El cerebelo también aparece en los resultados. Aunque tradicionalmente se asocia al movimiento, hoy sabemos que participa en procesos cognitivos y afectivos. Su implicación en este estudio refuerza la idea de que la acupuntura puede modular redes distribuidas, no solo áreas sensoriales locales.
En depresión, las escalas clínicas son imprescindibles, pero también son vulnerables a críticas: expectativa, placebo, deseo de agradar al terapeuta, fluctuación natural de los síntomas o subjetividad del paciente. Este estudio no elimina esas cuestiones, pero añade una pieza importante: tras la acupuntura intradérmica se observan cambios cerebrales medibles mediante resonancia magnética.
Eso no demuestra por sí solo eficacia clínica a largo plazo, pero sí refuerza la plausibilidad neurobiológica. Si otros estudios han mostrado mejorías clínicas con acupuntura en depresión, este trabajo ayuda a explicar que esas mejorías podrían acompañarse de cambios reales en redes cerebrales relacionadas con emoción, cuerpo y cognición.
Este estudio muestra que una sesión breve de acupuntura intradérmica puede modificar de forma inmediata el acoplamiento entre flujo sanguíneo cerebral y conectividad funcional en pacientes con trastorno depresivo mayor. Los cambios aparecen en regiones vinculadas con regulación emocional, procesamiento sensorial, autopercepción, control cognitivo y función cerebelosa.

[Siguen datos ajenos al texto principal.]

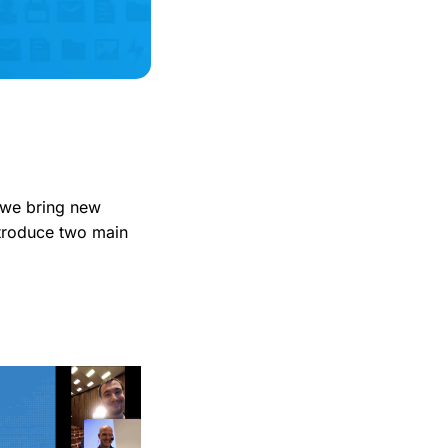
 we bring new
introduce two main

La lectura más equilibrada es optimista y prudente a la vez. No estamos ante una prueba definitiva de eficacia clínica ni ante un estudio que permita sustituir tratamientos convencionales. Pero sí ante una evidencia neurobiológica interesante: la acupuntura intradérmica no solo se asocia en estudios previos con mejoría de síntomas, sino que también puede producir cambios cerebrales objetivos medibles por neuroimagen. Y eso importa mucho. Porque cuando una intervención muestra mejoría clínica y, además, empieza a mostrar correlatos orgánicos observables, el debate cambia. Ya no hablamos únicamente de percepciones subjetivas. Hablamos de una posible modulación real de redes cerebrales implicadas en la depresión.

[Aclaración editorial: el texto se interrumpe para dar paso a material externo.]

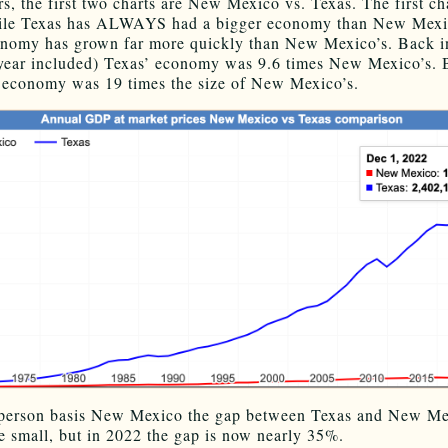
rs, the first two charts are New Mexico vs. Texas. The first cha
le Texas has ALWAYS had a bigger economy than New Mexic
nomy has grown far more quickly than New Mexico’s. Back i
t year included) Texas’ economy was 9.6 times New Mexico’s.
 economy was 19 times the size of New Mexico’s.
-person basis New Mexico the gap between Texas and New Me
te small, but in 2022 the gap is now nearly 35%.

En resumen: un estudio pequeño, sí. Pero también un estudio valioso, porque ayuda a tender un puente entre la experiencia clínica del paciente y los mecanismos cerebrales que podrían estar detrás de esa mejoría.
Referencia:
Yu Z, Wu X, Yang J, Pei S, Wang J, Cao Z, Fang J, Shao X. Cerebral blood flow and functional connectivity immediate changes following intradermal acupuncture in major depressive disorder. Front Neurosci. 2026 Apr 17;20:1805907. doi: 10.3389/fnins.2026.1805907. PMID: 42077350; PMCID: PMC13132869.